WHAT IS REQUIRED — Omit the pictures and output exactly the lines from the start of the entries through the line containing "right shoulder: (517, 1466)".

INPUT MATERIAL —
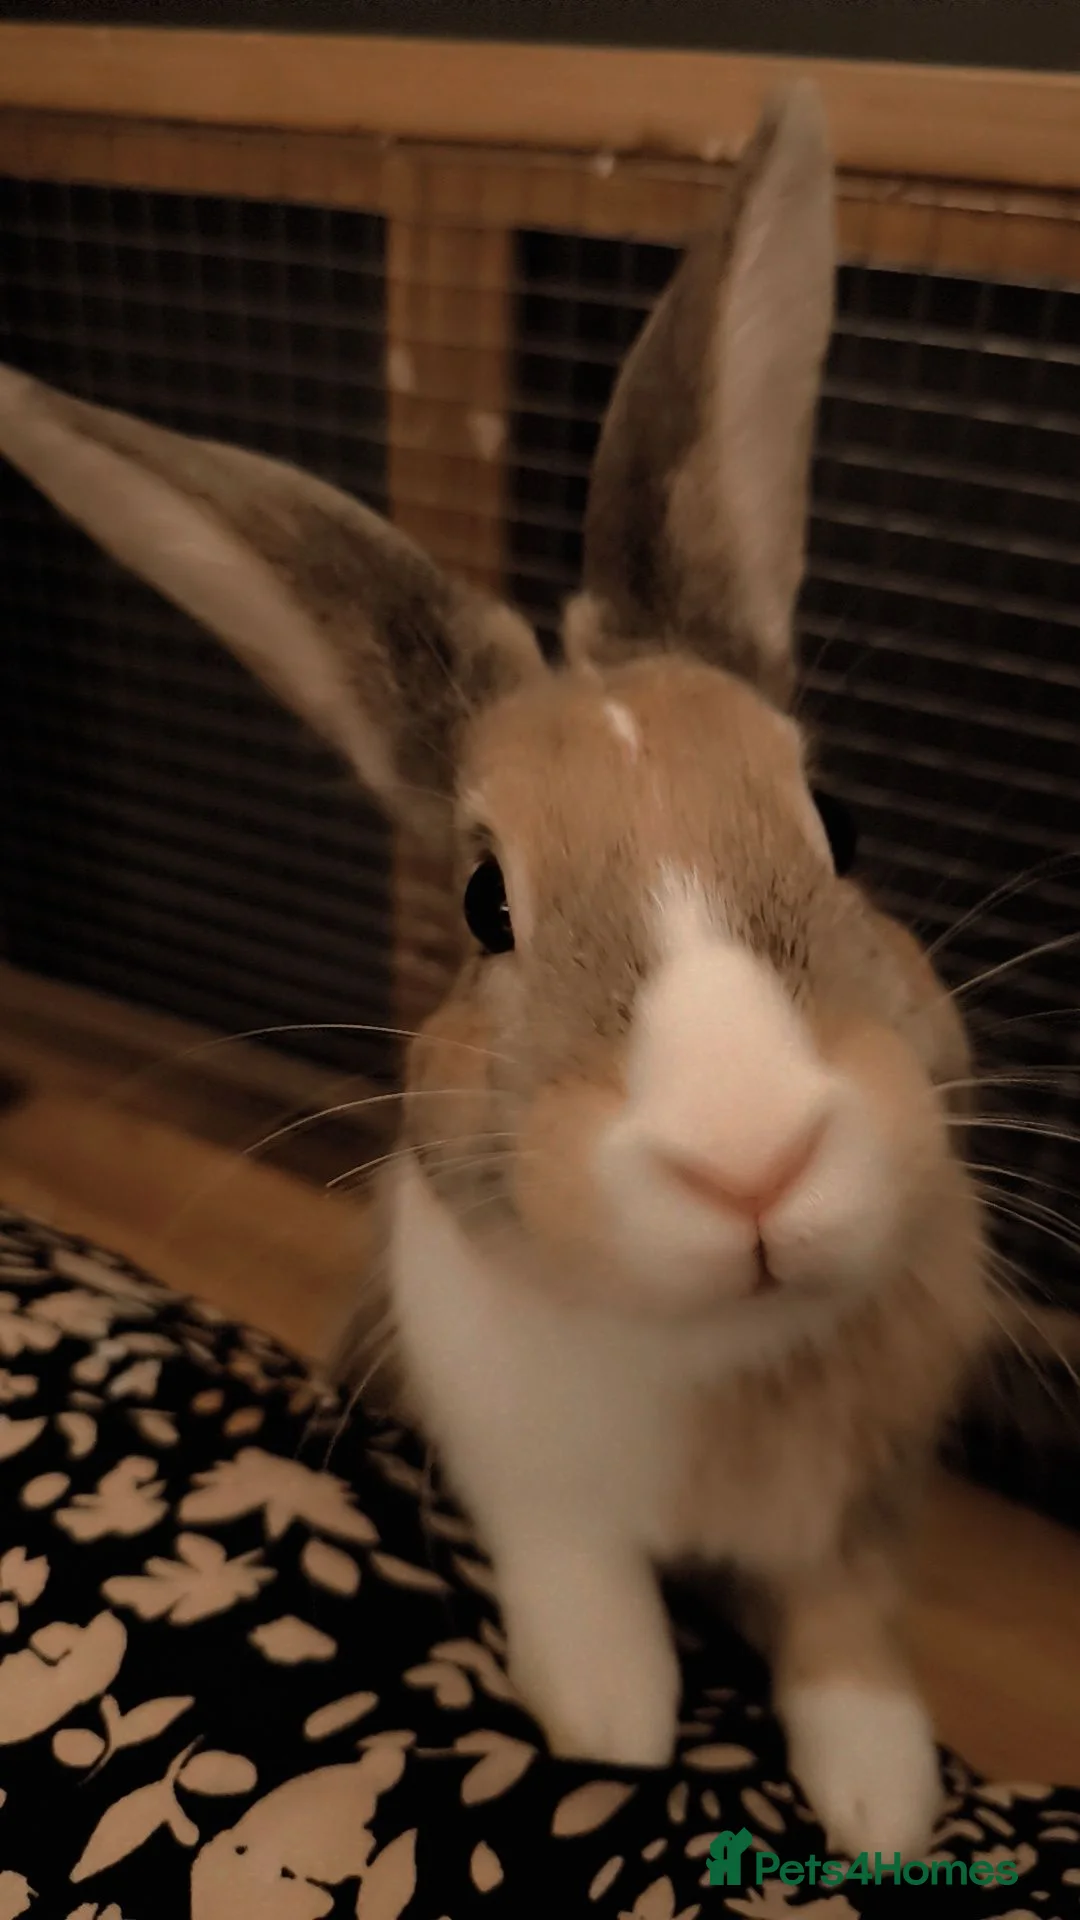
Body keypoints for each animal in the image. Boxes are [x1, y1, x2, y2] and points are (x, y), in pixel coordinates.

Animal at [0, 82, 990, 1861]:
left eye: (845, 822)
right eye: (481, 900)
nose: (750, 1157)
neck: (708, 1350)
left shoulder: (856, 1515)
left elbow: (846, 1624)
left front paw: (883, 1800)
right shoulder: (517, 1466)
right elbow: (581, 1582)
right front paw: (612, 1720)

RESULT OF THE EXERCISE —
Body keypoints for each animal in the image. Boxes are [x1, y1, x2, y2] and points are (x, y), in pixel coordinates.

Animal at [0, 82, 990, 1861]:
left eye: (845, 822)
right eye: (481, 900)
nose: (750, 1157)
neck: (708, 1350)
left shoulder: (856, 1515)
left elbow: (846, 1624)
left front paw: (883, 1800)
right shoulder: (517, 1466)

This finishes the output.